[Dataset items]
[Start]
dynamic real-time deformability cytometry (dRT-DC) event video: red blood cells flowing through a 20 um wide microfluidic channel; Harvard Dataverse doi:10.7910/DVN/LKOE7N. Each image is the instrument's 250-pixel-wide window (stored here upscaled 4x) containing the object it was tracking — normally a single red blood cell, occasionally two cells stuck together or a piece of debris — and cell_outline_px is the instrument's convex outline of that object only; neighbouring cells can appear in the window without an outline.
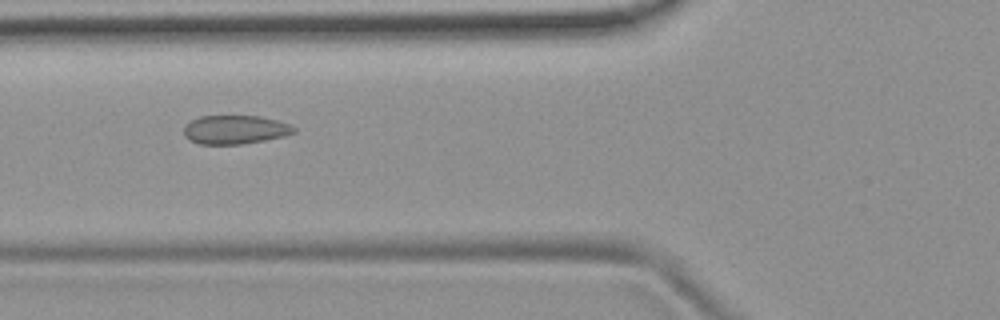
{"species": "common noctule bat (a hibernating species)", "species_latin": "Nyctalus noctula", "temperature_condition": "room temperature", "stored_images_in_passage": 53, "camera_frame_rate_fps": 3000, "um_per_image_px": 0.085, "animal": {"sex": "female", "body_mass_g": 19.9}, "frame": {"image": 1, "passage_image": 20, "time_ms": 6.333, "image_size_px": [1000, 320], "cell_outline_px": [[296, 132], [284, 136], [264, 140], [240, 144], [200, 144], [188, 140], [184, 136], [184, 124], [200, 116], [260, 116], [276, 120], [288, 124], [296, 128]], "centroid_in_image_um": [19.95, 11.02], "position_along_channel_um": 105.9, "area_um2": 18.44}}
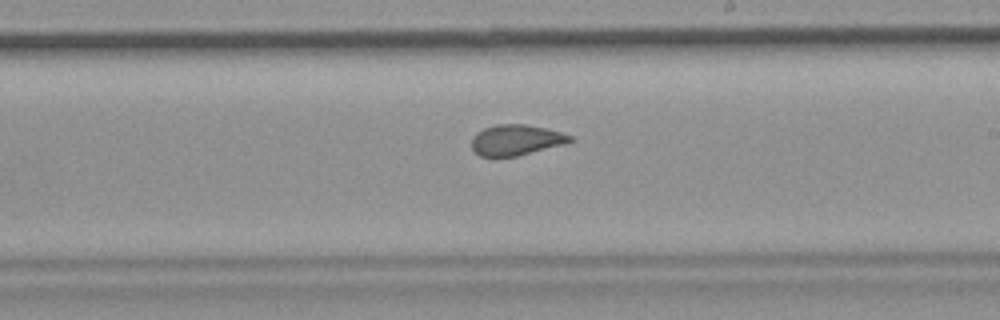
{"frame": {"image": 2, "passage_image": 31, "time_ms": 10.0, "image_size_px": [1000, 320], "cell_outline_px": [[576, 140], [564, 144], [516, 156], [480, 156], [472, 148], [472, 136], [476, 132], [484, 128], [496, 124], [524, 124], [544, 128], [560, 132], [572, 136]], "centroid_in_image_um": [43.86, 11.89], "position_along_channel_um": 245.1, "area_um2": 17.46}}
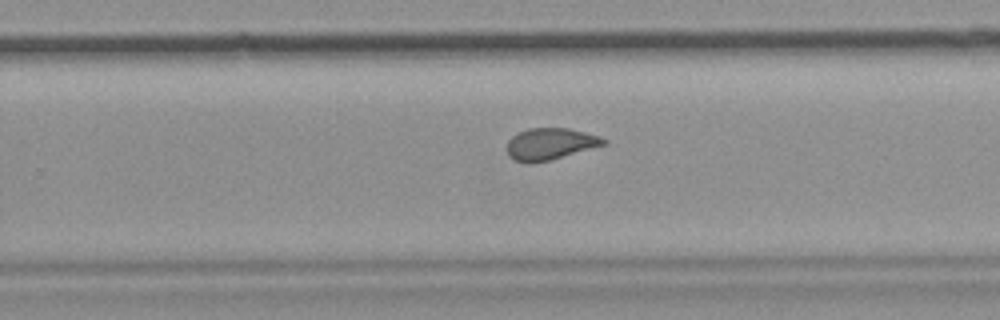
{"frame": {"image": 3, "passage_image": 34, "time_ms": 11.0, "image_size_px": [1000, 320], "cell_outline_px": [[608, 144], [552, 160], [516, 160], [508, 156], [508, 140], [512, 136], [528, 128], [568, 128], [600, 136], [608, 140]], "centroid_in_image_um": [46.85, 12.2], "position_along_channel_um": 282.9, "area_um2": 17.51}, "authors_computed_cell_mechanics": {"area_um2": 18.9006, "velocity_mm_per_s": 3.8111, "shape_relaxation_time_tau1_ms": null, "shape_relaxation_time_tau2_ms": 0.9618, "deformation_change_tau1": null, "deformation_change_tau2": 0.0527}}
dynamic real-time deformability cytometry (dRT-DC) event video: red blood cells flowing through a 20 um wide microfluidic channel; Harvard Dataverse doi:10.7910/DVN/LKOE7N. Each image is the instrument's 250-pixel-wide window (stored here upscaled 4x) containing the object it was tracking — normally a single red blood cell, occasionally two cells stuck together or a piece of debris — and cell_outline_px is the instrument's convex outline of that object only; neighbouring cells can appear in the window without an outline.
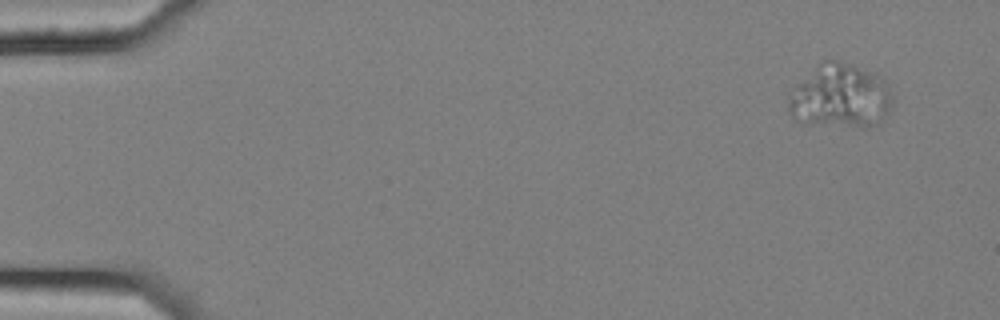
{"species": "common noctule bat (a hibernating species)", "species_latin": "Nyctalus noctula", "temperature_condition": "cold", "stored_images_in_passage": 5, "camera_frame_rate_fps": 3000, "um_per_image_px": 0.085, "animal": {"sex": "female", "body_mass_g": 25.1}, "frame": {"image": 1, "passage_image": 1, "time_ms": 0.0, "image_size_px": [1000, 320], "cell_outline_px": [[892, 104], [884, 120], [880, 124], [868, 128], [864, 128], [808, 124], [796, 120], [788, 108], [788, 92], [792, 88], [824, 60], [836, 60], [876, 72], [884, 76], [888, 80], [892, 96]], "centroid_in_image_um": [71.48, 8.21], "position_along_channel_um": 13.5, "area_um2": 39.71}}
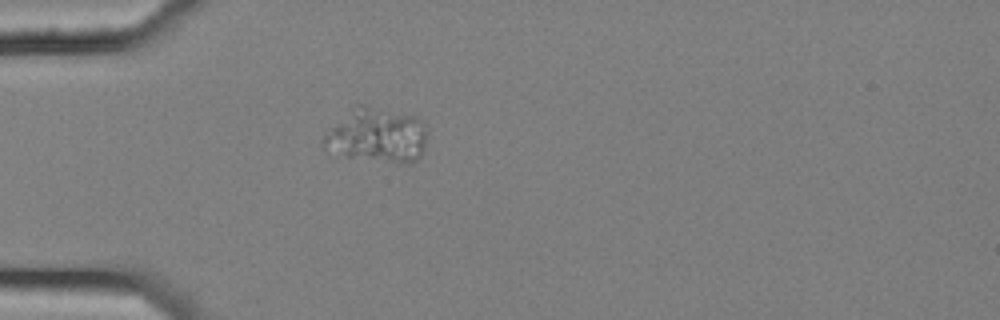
{"frame": {"image": 2, "passage_image": 5, "time_ms": 1.333, "image_size_px": [1000, 320], "cell_outline_px": [[428, 132], [424, 148], [420, 156], [412, 164], [408, 164], [348, 156], [324, 148], [324, 136], [356, 104], [364, 104], [416, 116], [424, 124]], "centroid_in_image_um": [32.13, 11.49], "position_along_channel_um": 52.9, "area_um2": 32.43}}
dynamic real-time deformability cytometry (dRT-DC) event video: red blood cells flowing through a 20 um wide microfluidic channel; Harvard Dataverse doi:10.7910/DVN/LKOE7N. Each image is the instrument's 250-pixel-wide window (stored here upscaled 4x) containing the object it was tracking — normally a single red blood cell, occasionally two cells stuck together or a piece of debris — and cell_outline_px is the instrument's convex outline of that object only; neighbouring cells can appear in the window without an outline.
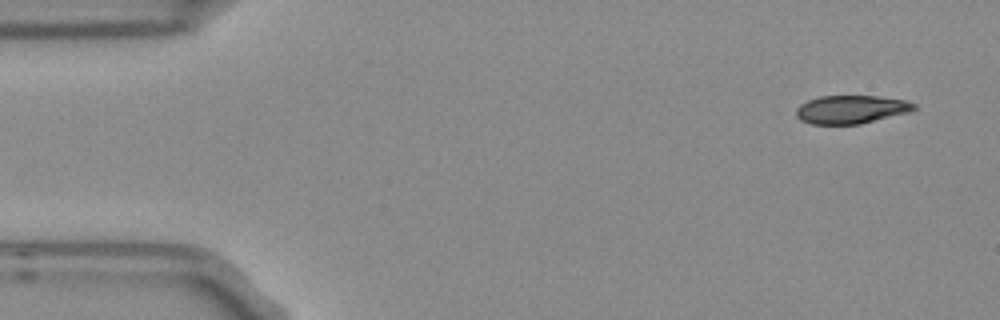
{"species": "Egyptian fruit bat (a non-hibernating species)", "species_latin": "Rousettus aegyptiacus", "temperature_condition": "room temperature", "stored_images_in_passage": 4, "camera_frame_rate_fps": 3000, "um_per_image_px": 0.085, "frame": {"image": 1, "passage_image": 1, "time_ms": 0.0, "image_size_px": [1000, 320], "cell_outline_px": [[916, 108], [908, 112], [860, 124], [812, 124], [800, 120], [796, 116], [796, 108], [800, 104], [808, 100], [820, 96], [876, 96], [904, 100], [916, 104]], "centroid_in_image_um": [72.31, 9.3], "position_along_channel_um": 12.7, "area_um2": 19.31}}
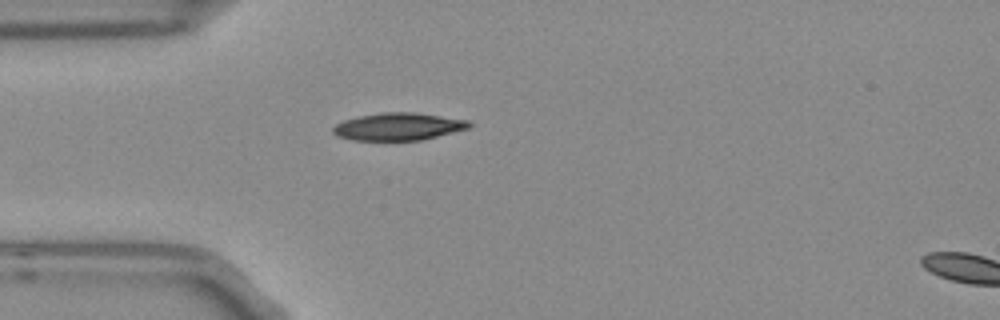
{"frame": {"image": 2, "passage_image": 4, "time_ms": 1.0, "image_size_px": [1000, 320], "cell_outline_px": [[472, 124], [468, 128], [420, 140], [352, 140], [336, 136], [332, 132], [332, 128], [336, 124], [344, 120], [356, 116], [380, 112], [416, 112], [468, 120]], "centroid_in_image_um": [33.8, 10.75], "position_along_channel_um": 51.2, "area_um2": 21.79}}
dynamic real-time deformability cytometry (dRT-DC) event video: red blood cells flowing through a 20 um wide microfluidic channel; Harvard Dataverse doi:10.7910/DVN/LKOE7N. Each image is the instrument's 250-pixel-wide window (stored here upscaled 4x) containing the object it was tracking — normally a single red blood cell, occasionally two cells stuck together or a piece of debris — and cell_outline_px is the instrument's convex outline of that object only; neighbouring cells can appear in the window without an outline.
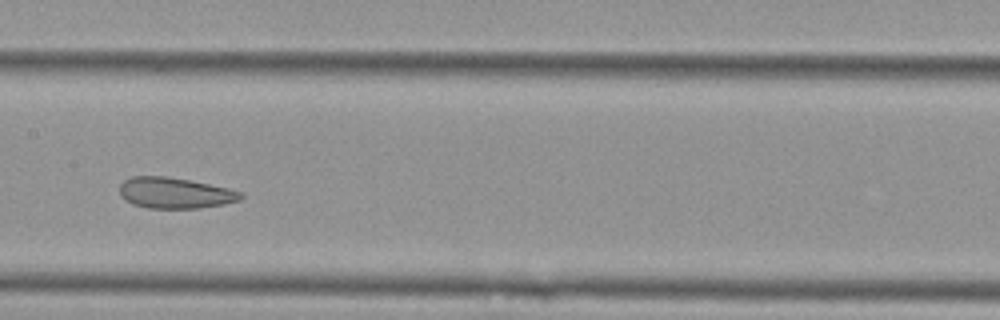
{"species": "Egyptian fruit bat (a non-hibernating species)", "species_latin": "Rousettus aegyptiacus", "temperature_condition": "cold", "stored_images_in_passage": 11, "camera_frame_rate_fps": 3000, "um_per_image_px": 0.085, "animal": {"sex": "female"}, "frame": {"image": 1, "passage_image": 4, "time_ms": 1.0, "image_size_px": [1000, 320], "cell_outline_px": [[244, 196], [240, 200], [224, 204], [200, 208], [148, 208], [132, 204], [124, 200], [120, 196], [120, 184], [124, 180], [132, 176], [164, 176], [188, 180], [228, 188], [244, 192]], "centroid_in_image_um": [14.86, 16.41], "position_along_channel_um": 192.5, "area_um2": 21.91}}
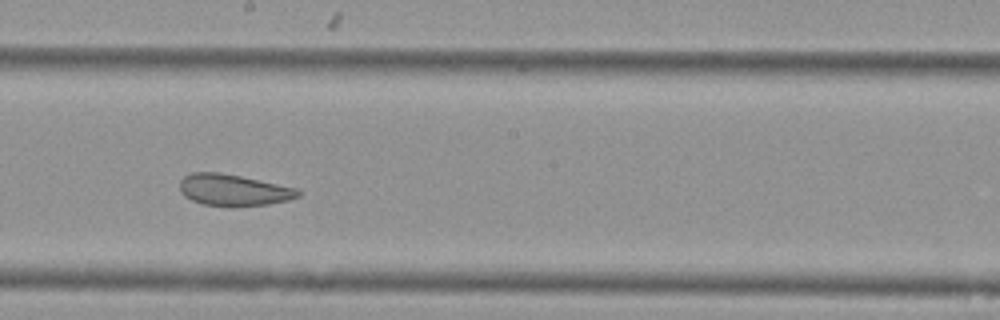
[End]
[Given request] Reproduce the entries above without change, omitting all pictures.

[Full response]
dynamic real-time deformability cytometry (dRT-DC) event video: red blood cells flowing through a 20 um wide microfluidic channel; Harvard Dataverse doi:10.7910/DVN/LKOE7N. Each image is the instrument's 250-pixel-wide window (stored here upscaled 4x) containing the object it was tracking — normally a single red blood cell, occasionally two cells stuck together or a piece of debris — and cell_outline_px is the instrument's convex outline of that object only; neighbouring cells can appear in the window without an outline.
{"species": "common noctule bat (a hibernating species)", "species_latin": "Nyctalus noctula", "temperature_condition": "room temperature", "stored_images_in_passage": 53, "camera_frame_rate_fps": 3000, "um_per_image_px": 0.085, "animal": {"sex": "female", "body_mass_g": 19.9}, "frame": {"image": 1, "passage_image": 20, "time_ms": 6.333, "image_size_px": [1000, 320], "cell_outline_px": [[296, 132], [284, 136], [264, 140], [240, 144], [200, 144], [188, 140], [184, 136], [184, 124], [200, 116], [260, 116], [276, 120], [288, 124], [296, 128]], "centroid_in_image_um": [19.95, 11.02], "position_along_channel_um": 105.9, "area_um2": 18.44}}
{"frame": {"image": 2, "passage_image": 31, "time_ms": 10.0, "image_size_px": [1000, 320], "cell_outline_px": [[576, 140], [564, 144], [516, 156], [480, 156], [472, 148], [472, 136], [476, 132], [484, 128], [496, 124], [524, 124], [544, 128], [560, 132], [572, 136]], "centroid_in_image_um": [43.86, 11.89], "position_along_channel_um": 245.1, "area_um2": 17.46}}
{"frame": {"image": 3, "passage_image": 34, "time_ms": 11.0, "image_size_px": [1000, 320], "cell_outline_px": [[608, 144], [552, 160], [516, 160], [508, 156], [508, 140], [512, 136], [528, 128], [568, 128], [600, 136], [608, 140]], "centroid_in_image_um": [46.85, 12.2], "position_along_channel_um": 282.9, "area_um2": 17.51}, "authors_computed_cell_mechanics": {"area_um2": 18.9006, "velocity_mm_per_s": 3.8111, "shape_relaxation_time_tau1_ms": null, "shape_relaxation_time_tau2_ms": 0.9618, "deformation_change_tau1": null, "deformation_change_tau2": 0.0527}}
dynamic real-time deformability cytometry (dRT-DC) event video: red blood cells flowing through a 20 um wide microfluidic channel; Harvard Dataverse doi:10.7910/DVN/LKOE7N. Each image is the instrument's 250-pixel-wide window (stored here upscaled 4x) containing the object it was tracking — normally a single red blood cell, occasionally two cells stuck together or a piece of debris — and cell_outline_px is the instrument's convex outline of that object only; neighbouring cells can appear in the window without an outline.
{"species": "common noctule bat (a hibernating species)", "species_latin": "Nyctalus noctula", "temperature_condition": "cold", "stored_images_in_passage": 5, "camera_frame_rate_fps": 3000, "um_per_image_px": 0.085, "animal": {"sex": "female", "body_mass_g": 25.1}, "frame": {"image": 1, "passage_image": 1, "time_ms": 0.0, "image_size_px": [1000, 320], "cell_outline_px": [[892, 104], [884, 120], [880, 124], [868, 128], [864, 128], [808, 124], [796, 120], [788, 108], [788, 92], [792, 88], [824, 60], [836, 60], [876, 72], [884, 76], [888, 80], [892, 96]], "centroid_in_image_um": [71.48, 8.21], "position_along_channel_um": 13.5, "area_um2": 39.71}}
{"frame": {"image": 2, "passage_image": 5, "time_ms": 1.333, "image_size_px": [1000, 320], "cell_outline_px": [[428, 132], [424, 148], [420, 156], [412, 164], [408, 164], [348, 156], [324, 148], [324, 136], [356, 104], [364, 104], [416, 116], [424, 124]], "centroid_in_image_um": [32.13, 11.49], "position_along_channel_um": 52.9, "area_um2": 32.43}}
dynamic real-time deformability cytometry (dRT-DC) event video: red blood cells flowing through a 20 um wide microfluidic channel; Harvard Dataverse doi:10.7910/DVN/LKOE7N. Each image is the instrument's 250-pixel-wide window (stored here upscaled 4x) containing the object it was tracking — normally a single red blood cell, occasionally two cells stuck together or a piece of debris — and cell_outline_px is the instrument's convex outline of that object only; neighbouring cells can appear in the window without an outline.
{"species": "Egyptian fruit bat (a non-hibernating species)", "species_latin": "Rousettus aegyptiacus", "temperature_condition": "room temperature", "stored_images_in_passage": 4, "camera_frame_rate_fps": 3000, "um_per_image_px": 0.085, "frame": {"image": 1, "passage_image": 1, "time_ms": 0.0, "image_size_px": [1000, 320], "cell_outline_px": [[916, 108], [908, 112], [860, 124], [812, 124], [800, 120], [796, 116], [796, 108], [800, 104], [808, 100], [820, 96], [876, 96], [904, 100], [916, 104]], "centroid_in_image_um": [72.31, 9.3], "position_along_channel_um": 12.7, "area_um2": 19.31}}
{"frame": {"image": 2, "passage_image": 4, "time_ms": 1.0, "image_size_px": [1000, 320], "cell_outline_px": [[472, 124], [468, 128], [420, 140], [352, 140], [336, 136], [332, 132], [332, 128], [336, 124], [344, 120], [356, 116], [380, 112], [416, 112], [468, 120]], "centroid_in_image_um": [33.8, 10.75], "position_along_channel_um": 51.2, "area_um2": 21.79}}
dynamic real-time deformability cytometry (dRT-DC) event video: red blood cells flowing through a 20 um wide microfluidic channel; Harvard Dataverse doi:10.7910/DVN/LKOE7N. Each image is the instrument's 250-pixel-wide window (stored here upscaled 4x) containing the object it was tracking — normally a single red blood cell, occasionally two cells stuck together or a piece of debris — and cell_outline_px is the instrument's convex outline of that object only; neighbouring cells can appear in the window without an outline.
{"species": "Egyptian fruit bat (a non-hibernating species)", "species_latin": "Rousettus aegyptiacus", "temperature_condition": "cold", "stored_images_in_passage": 11, "camera_frame_rate_fps": 3000, "um_per_image_px": 0.085, "animal": {"sex": "female"}, "frame": {"image": 1, "passage_image": 4, "time_ms": 1.0, "image_size_px": [1000, 320], "cell_outline_px": [[244, 196], [240, 200], [224, 204], [200, 208], [148, 208], [132, 204], [124, 200], [120, 196], [120, 184], [124, 180], [132, 176], [164, 176], [188, 180], [228, 188], [244, 192]], "centroid_in_image_um": [14.86, 16.41], "position_along_channel_um": 192.5, "area_um2": 21.91}}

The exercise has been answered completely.